§ About this task
When a line of the entries contains the word "イオーラ", report that line.

§ Materials provided
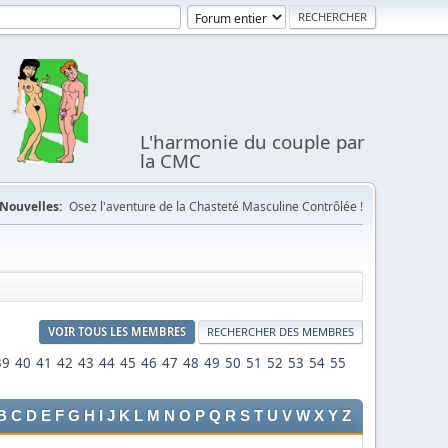
L'harmonie du couple par
la CMC
Nouvelles:
Osez l'aventure de la Chasteté Masculine Contrôlée !
VOIR TOUS LES MEMBRES
RECHERCHER DES MEMBRES
39
40
41
42
43
44
45
46
47
48
49
50
51
52
53
54
55
B
C
D
E
F
G
H
I
J
K
L
M
N
O
P
Q
R
S
T
U
V
W
X
Y
Z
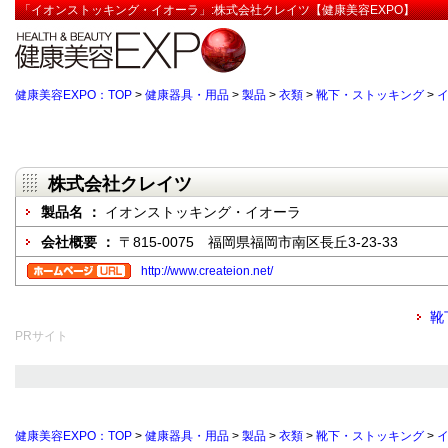
「イオンストッキング・イオーラ」:株式会社クレイツ【健康美容EXPO】
健康美容EXPO：TOP
>
健康器具・用品
>
製品
>
衣類
>
靴下・ストッキング
>
株式会社クレイツ
製品名 ：
イオンストッキング・イオーラ
会社概要 ：
〒815-0075 福岡県福岡市南区長丘3-23-33
http://www.createion.net/
靴
PRサイト
健康美容EXPO：TOP
>
健康器具・用品
>
製品
>
衣類
>
靴下・ストッキング
>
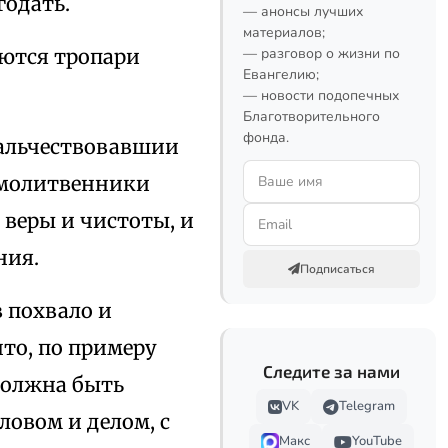
годать.
— анонсы лучших
материалов;
оются тропари
— разговор о жизни по
Евангелию;
— новости подопечных
Благотворительного
фонда.
дальчествовавшии
 молитвенники
 веры и чистоты, и
ния.
Подписаться
в похвало и
то, по примеру
Следите за нами
должна быть
VK
Telegram
ловом и делом, с
Макс
YouTube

§ Response to this exercise
「イオンストッキング・イオーラ」:株式会社クレイツ【健康美容EXPO】
イオンストッキング・イオーラ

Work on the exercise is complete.